───── Extrait
Je repense à cette autre phrase, lue cette fois, et qui ne parle pas de moi ou si peut être, et là aussi c'est exactement ça, mes organes résonnent trop fort aux sons des voix, des pensées, des non dits mais je ne cherche plus la fuite.

-Il y a ce corps dont on cache ou dévoile à loisir les aspérités et les secrets. Je suis ce corps, ces muscles tendus et cette peau sèche, je suis ce corps, je suis ce corps, comme un mantra.

-J'ai du temps à perdre et je n'aurais pas de regrets car en n'attendant rien on ne se déçoit pas.
Je ne peux pas épuiser la multitude, je ne peux pas décrire en une liste ce sentiment particulier d'être envahie sous une multitude de bruits, de choses, de sens et en même temps sentir grandir à l'intérieur de soi une paix bien appréciable.

-Faire des kilomètres autour de la terre, lorsqu'on ne sait plus pourquoi, on tente de trouver des signes.
Au musée d'art moderne, c'est Max Ernst qui m'attendait.
──────────
───── Informations fournies
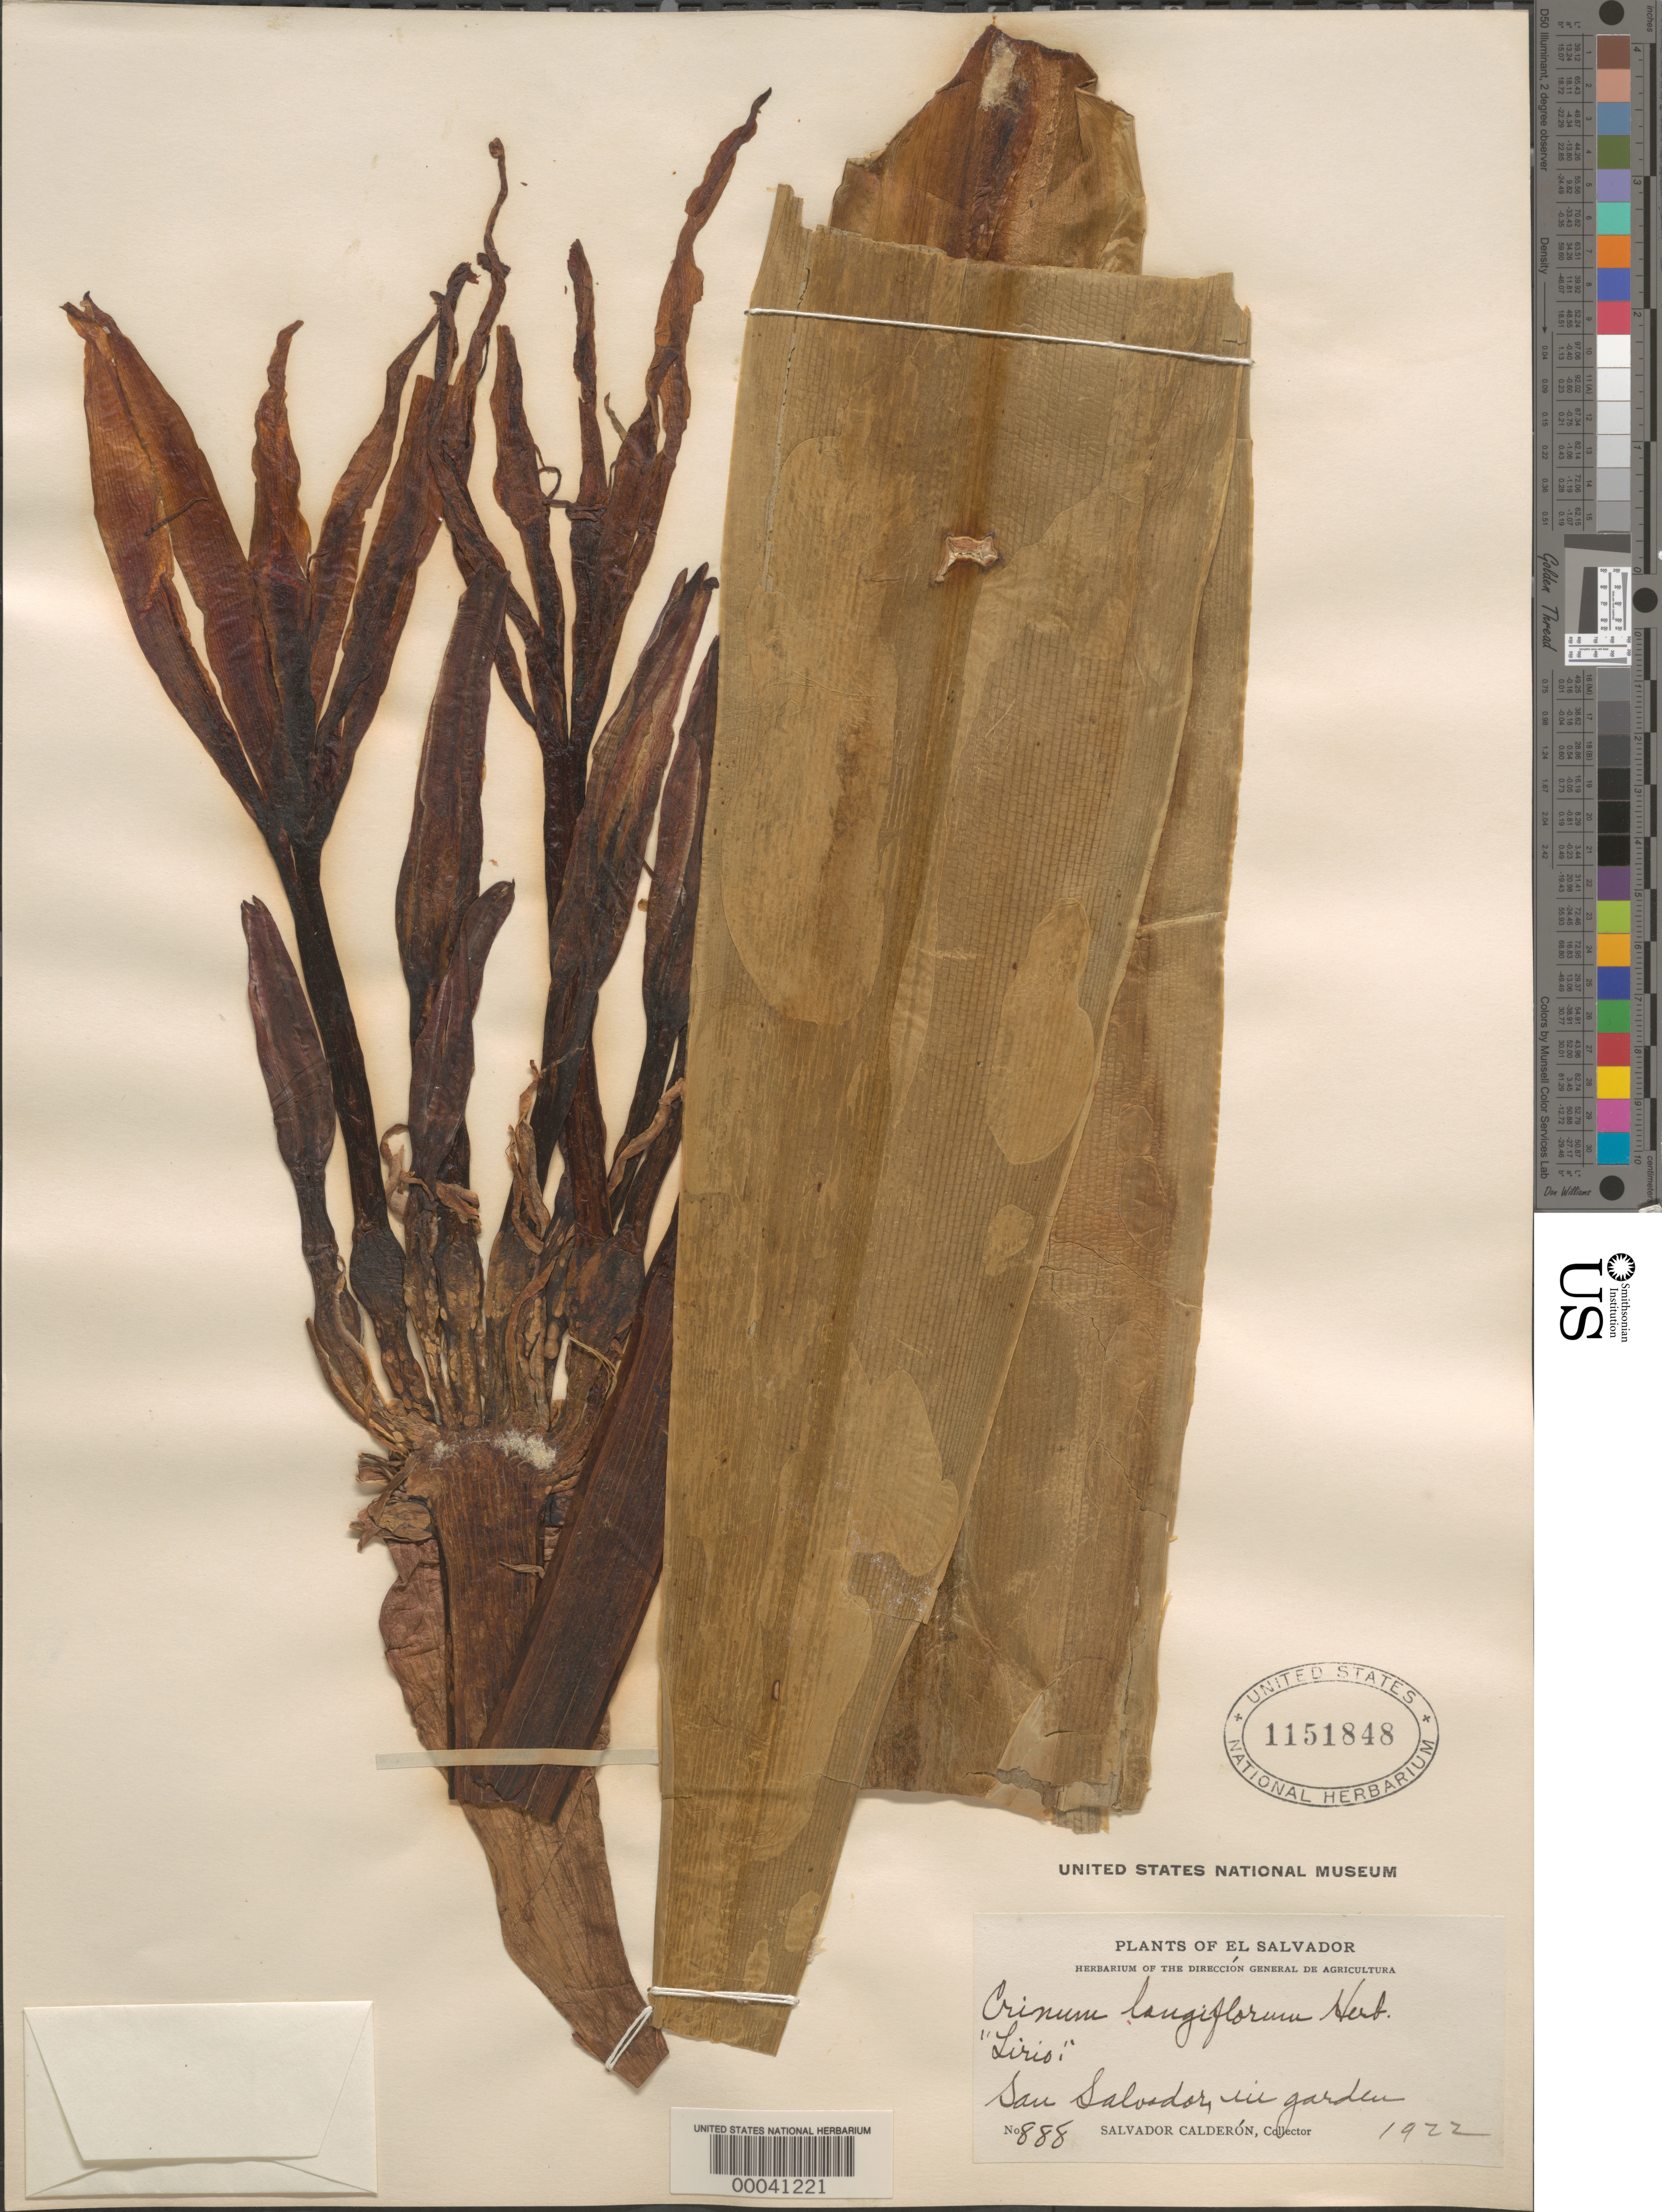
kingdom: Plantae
──────────
- À faire
#1 D'après l'extrait, qui attendait au musée d'art moderne ?
#2 Résumez l'extrait en deux phrases.
Appuyez-vous uniquement sur l'extrait.

- Les solutions
#1 Max Ernst.

#2 La personne qui parle dit ne plus chercher la fuite, même si ses organes résonnent trop fort aux voix, aux pensées et aux non-dits, et elle répète comme un mantra qu'elle est ce corps aux muscles tendus et à la peau sèche. Elle évoque le sentiment d'être envahie par une multitude de bruits, de choses et de sens tout en sentant grandir en elle une paix appréciable, puis raconte qu'au musée d'art moderne, c'est Max Ernst qui l'attendait.